There is still some of that going on, but not much. Now that the hurricane season is over, one might have expected some more intercepted illegal entries from Haiti, but the CG reported intercepting only four Haitians in January, and five so far in February. Meanwhile, there were, in those two months, much more numerous interceptions of small groups of Cubans, who can get to the U.S., more or less safely, in smaller boats than one would need to make the longer journey from Haiti.

Why the apparent lack of interceptions at sea of would-be illegal Haitian immigrants?

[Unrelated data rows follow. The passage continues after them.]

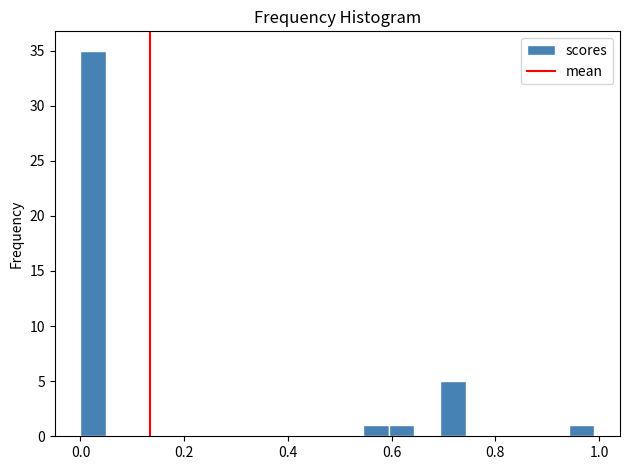

Around what value on the x-axis is the tallest bar? Give the approximate position of its centre, as read against the axis.

0.02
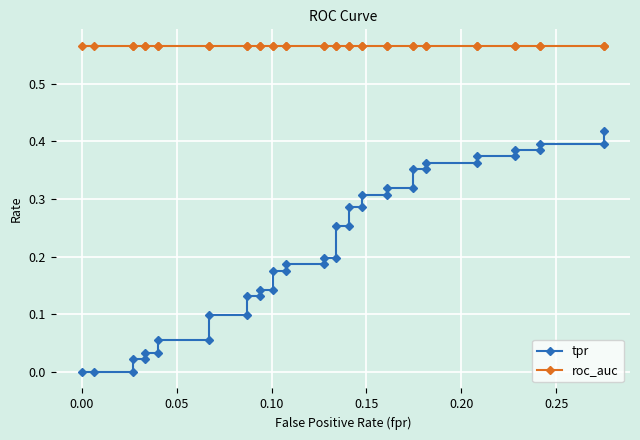

At how many categories does at least one series exceed 0?

40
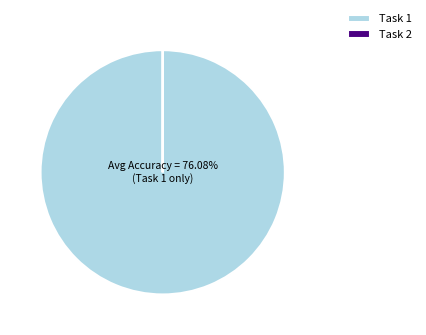

Rank the categories by value from highest to lowest.

Task 1, Task 2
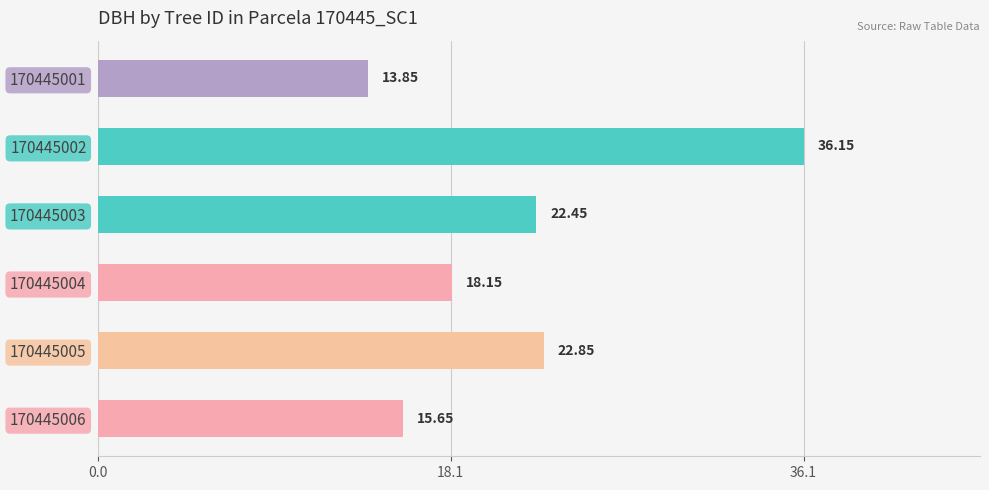

Rank the categories by value from highest to lowest.

170445002, 170445005, 170445003, 170445004, 170445006, 170445001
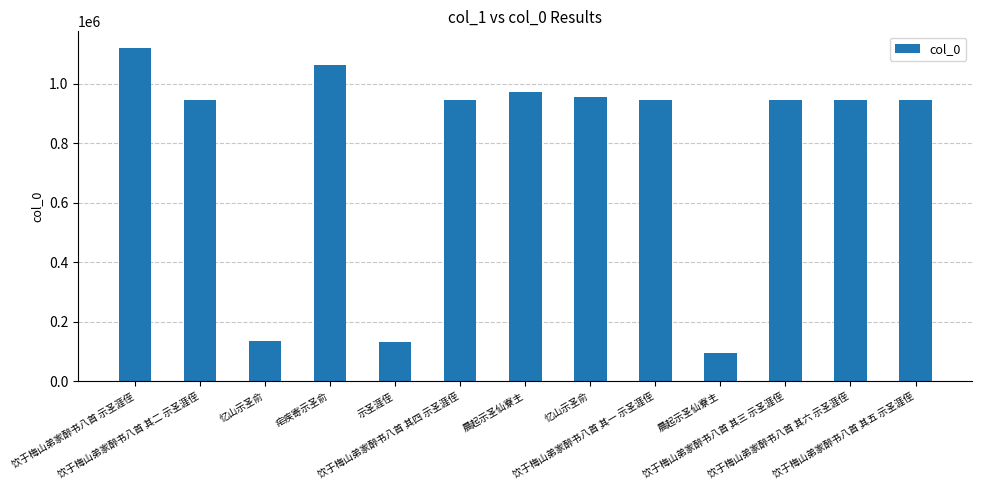

Rank the categories by value from lowest to highest.

晨起示圣仙寮主, 示圣涯侄, 忆山示圣俞, 饮于梅山弟家醉书八首 其三 示圣涯侄, 饮于梅山弟家醉书八首 其四 示圣涯侄, 饮于梅山弟家醉书八首 其一 示圣涯侄, 饮于梅山弟家醉书八首 其二 示圣涯侄, 饮于梅山弟家醉书八首 其五 示圣涯侄, 饮于梅山弟家醉书八首 其六 示圣涯侄, 忆山示圣俞, 晨起示圣仙寮主, 疟疾寄示圣俞, 饮于梅山弟家醉书八首 示圣涯侄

I think several things are going on: first, while I assume that the CG tells us every time they catch somebody, that organization is spread pretty thin – too thin – in those waters; second, middle-class Haitians have other, safer ways, to seek to enter the U.S. illegally; and third, the fact that Haiti is on an island, as Mexico is not, means that those seeking to be EWIs (entering without inspection) from Haiti, have too few resources to attempt the sea voyage, or to do it very often.

Meanwhile, I cannot help but wonder if there are not attempts, from time to time, to distract the Coast Guard from its law-enforcement duties. I think this would be much more likely to be the handy work of the wealthy and imaginative drug smugglers than of any Haitian coyotes.

But if you were planning a major drug delivery to an obscure port in Florida, might not you set up some fisherman or snorkeler to be rescued at the same time that your delivery takes place? Or sink a cheap, old freighter?

Some years ago, when I was an observer on board an INS helicopter flying over the border near San Diego, I saw a similar stunt, a feint; it was a brief, probing entry by an old car from Mexico, followed by a serious attempt to cross the Otay Mesa by another vehicle. As I recall it, the first car returned to Mexico without incident, but the second one blew a tire, and ran back to safety on its rim. There is a stout fence there now.

Maybe a Caribbean version of that scenario fits a novel better than real life . . . or maybe not.